With regard to applicability, we draw particular attention to random forests, which are the most accurate of the current algorithms. With our research, it can effectively run in large databases. In our research, it has an effective way to evaluate the missing data and ensure its accuracy. In the absence of a large number of data (such as diameter), it is mainly random forest, which variables are important to estimate the classification.As far as applicability concerned, we emphasize on Random Forests as it has the untouchable accuracy of current algorithms and runs efficiently on a large protion of data along with our study even if massive missing data such as diameter in our study exist. Chiefly, Random forests help estimate that what variables are important in the classification.

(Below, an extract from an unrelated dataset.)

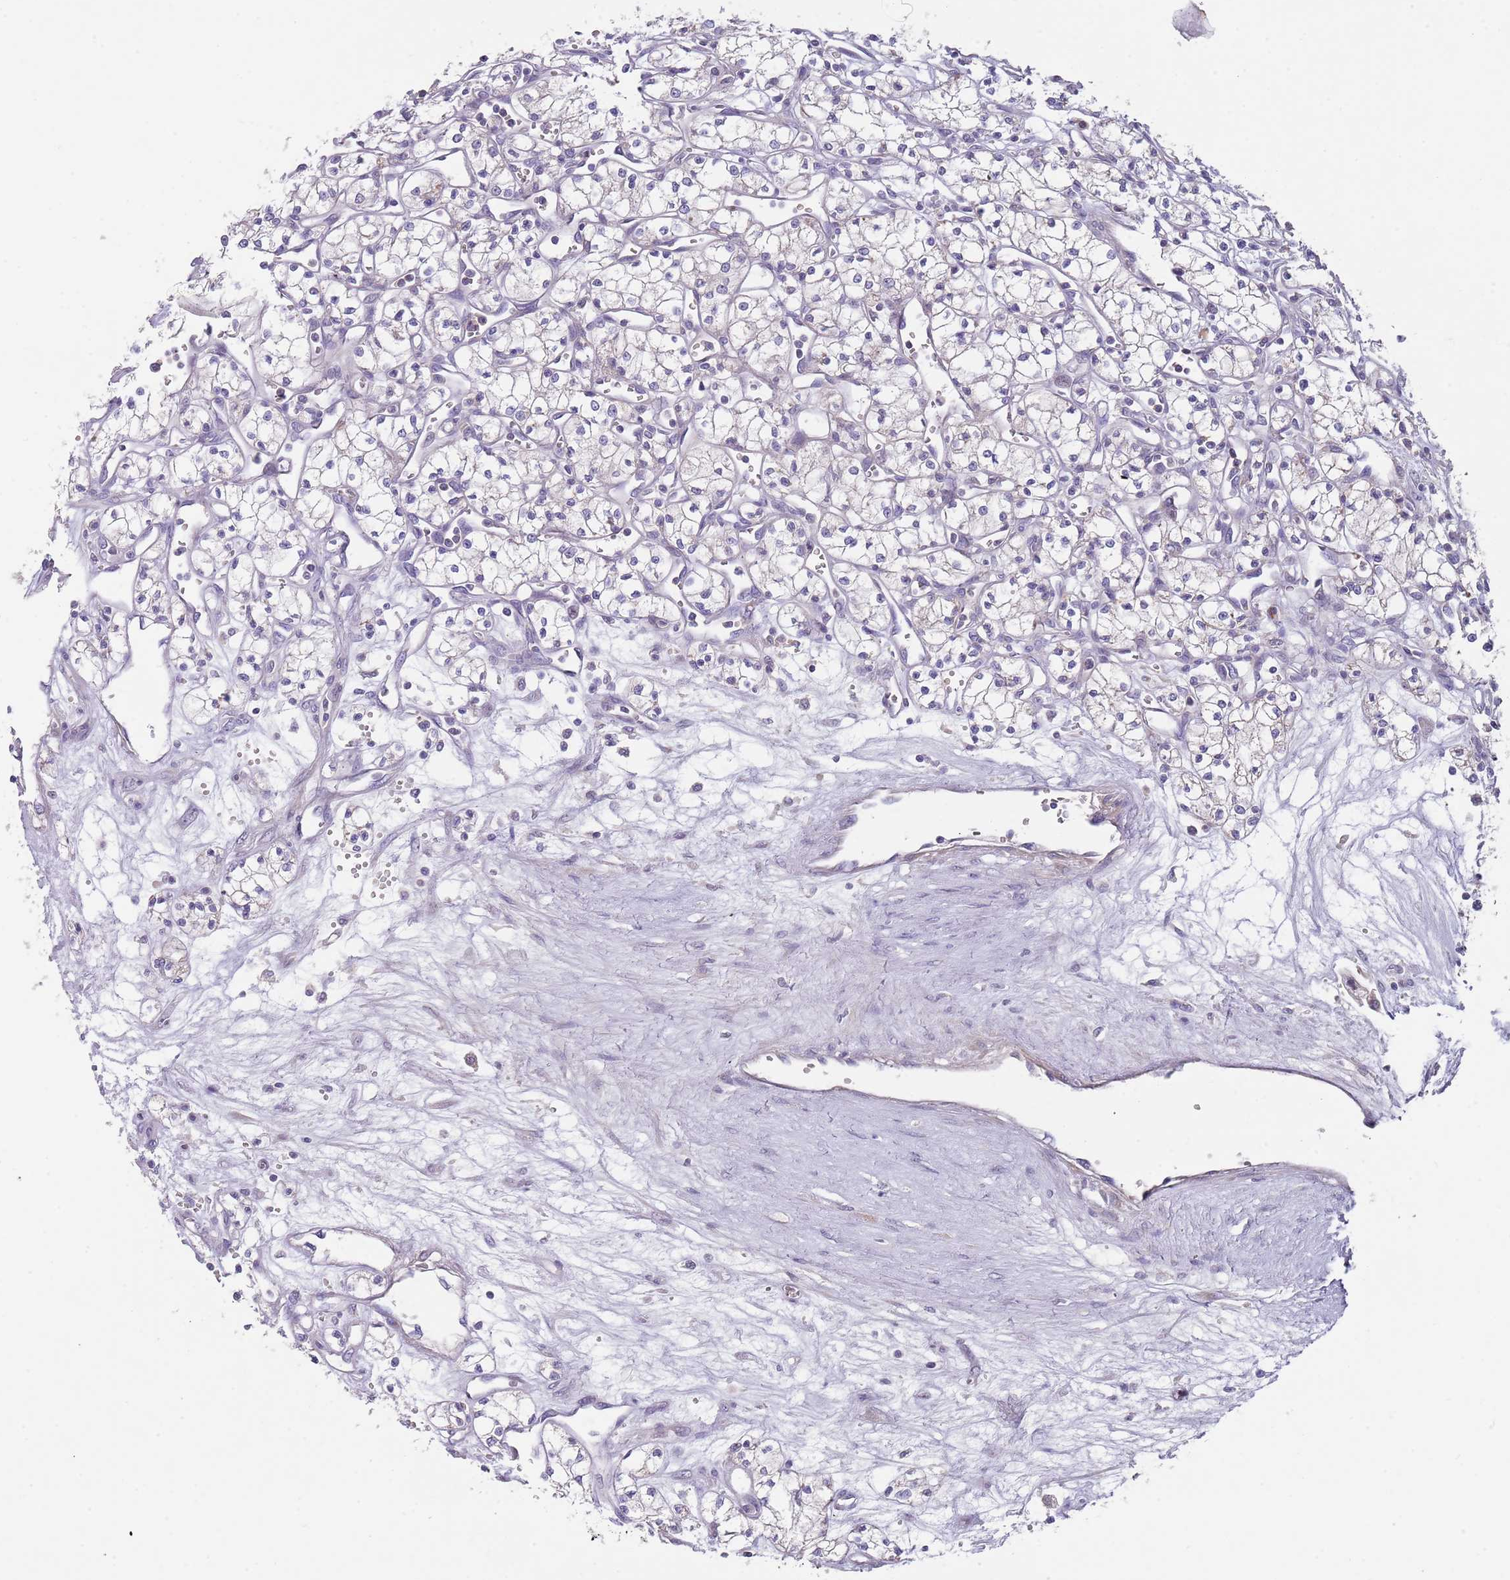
{"staining": {"intensity": "negative", "quantity": "none", "location": "none"}, "tissue": "renal cancer", "cell_type": "Tumor cells", "image_type": "cancer", "snomed": [{"axis": "morphology", "description": "Adenocarcinoma, NOS"}, {"axis": "topography", "description": "Kidney"}], "caption": "IHC histopathology image of neoplastic tissue: renal cancer stained with DAB (3,3'-diaminobenzidine) reveals no significant protein positivity in tumor cells.", "gene": "PRAC1", "patient": {"sex": "male", "age": 59}}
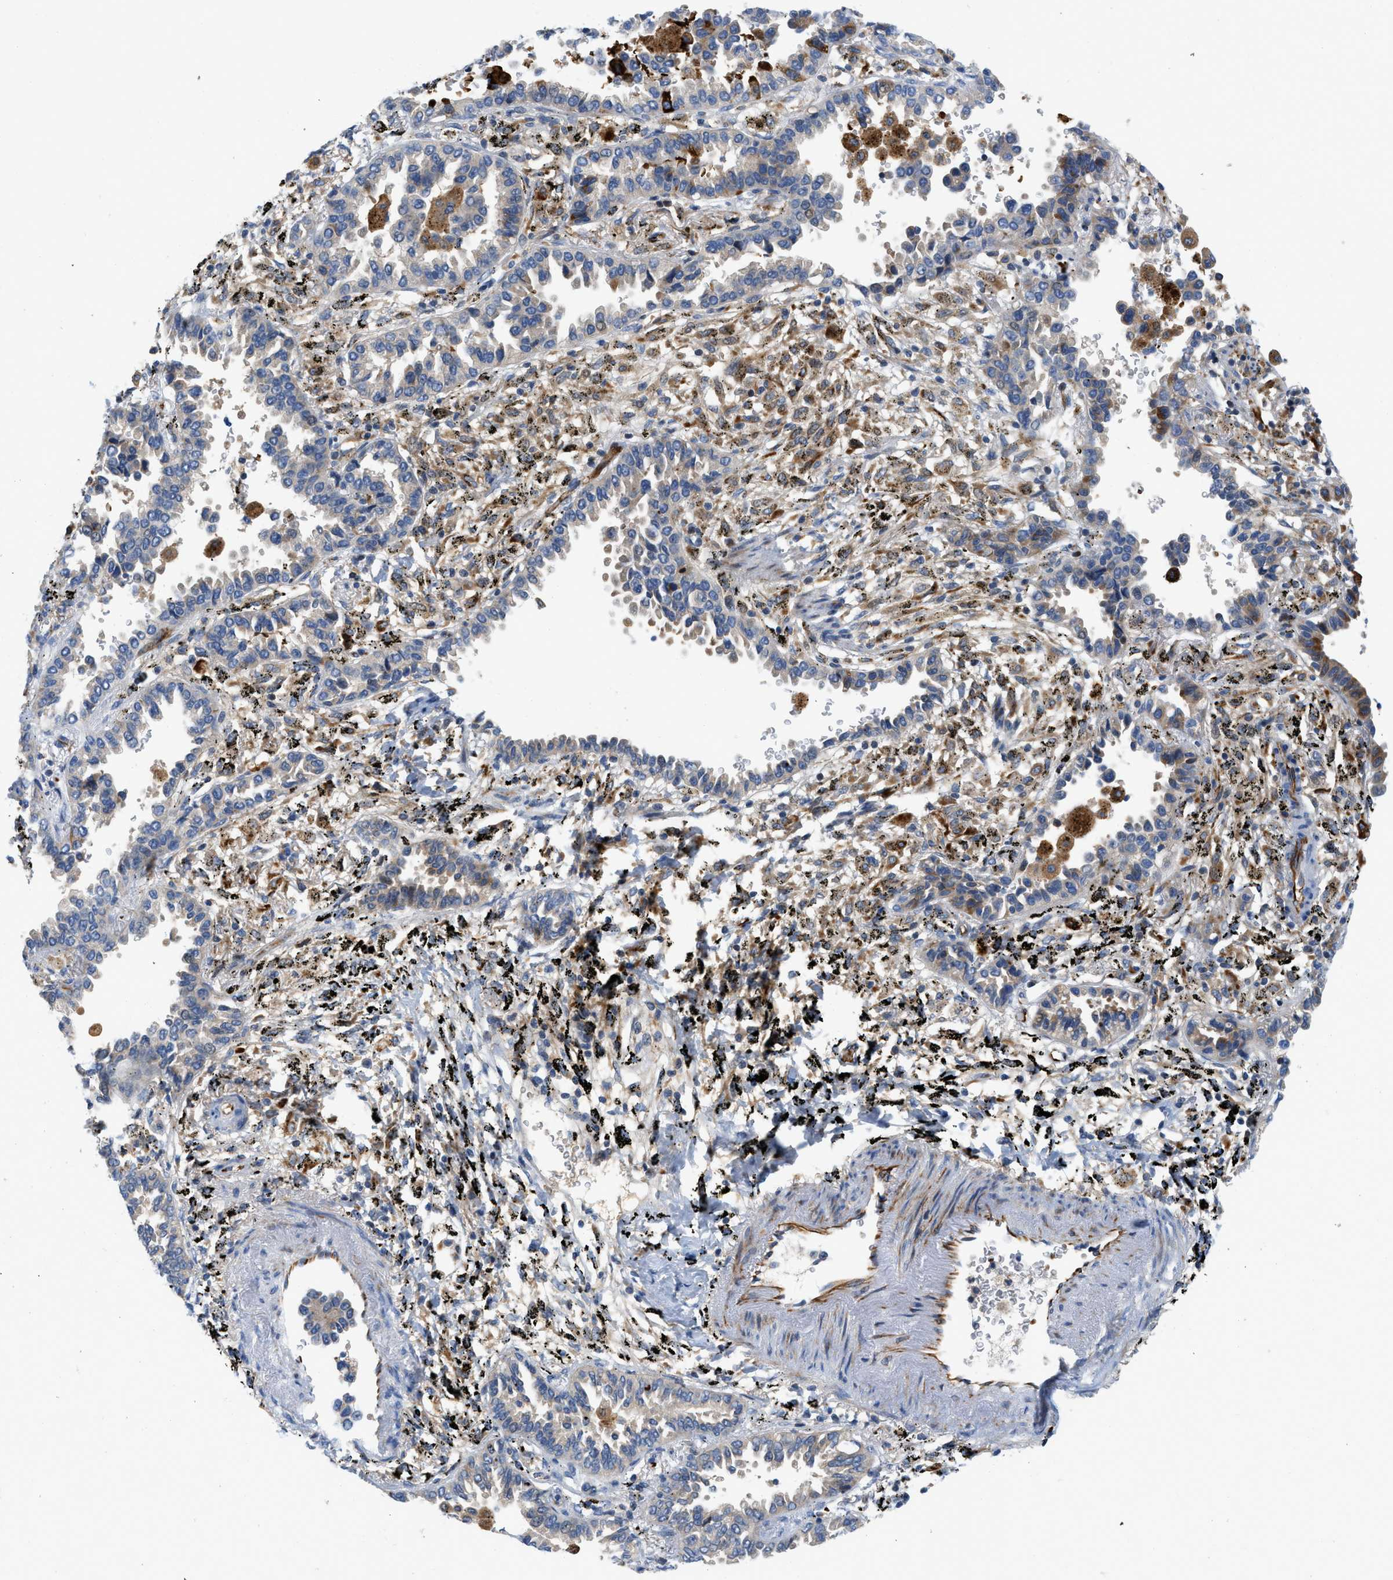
{"staining": {"intensity": "weak", "quantity": "<25%", "location": "cytoplasmic/membranous"}, "tissue": "lung cancer", "cell_type": "Tumor cells", "image_type": "cancer", "snomed": [{"axis": "morphology", "description": "Normal tissue, NOS"}, {"axis": "morphology", "description": "Adenocarcinoma, NOS"}, {"axis": "topography", "description": "Lung"}], "caption": "High magnification brightfield microscopy of lung cancer stained with DAB (3,3'-diaminobenzidine) (brown) and counterstained with hematoxylin (blue): tumor cells show no significant positivity.", "gene": "ZNF831", "patient": {"sex": "male", "age": 59}}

In the study, 10 types of characteristic parameters affecting IC50, LDH and cell viability were chosen. Based on random forests, SVM, LASSO regression, Linear Regression and elastic net, statistically important features and the correlation of these characteristics were estimated. In addition to random forests models, we also analyzed the remained machine learning tools mentioned above. In the process of choice, the data was divided into the test set and validation set, with the effect of the MAE to test method validation set. Mean Absolute Error (MAE)59 tested the effect of the proposed algorithm by calculating the average absolute difference between the predicted and real values of the project score. The smaller the value is, the better the proposed algorithm performs. Therefore, MAE value was selected as the important evaluation standard in this meta-analysis. Figure 8 shows a boxplot of the prediction performance for each machine learning tool. Note that Figure 8 is based only on a certain number of assays (that have an annotation) and that 20 sets of data. Figure 8 showed that the SVM model has the greatest MAE value among all models, followed by lasso and ElasticNet models in the test set. Also, all MAE values demonstrating prediction performances of lasso (alpha was selected as 0.05, 0.1 and 0.2 respectively) and ElasticNet (ratio=0.85, 0.5, 0.1) models in different cross-validation studies did not vary appreciably. For the unified SVM, the parameter values determined from training was as follows: C = 800, 1000, 10000, given that C is used to control the cost of misclassification in the SVM. Moreover, when C = 10000, 20 sets of MAE value data are relatively concentrated.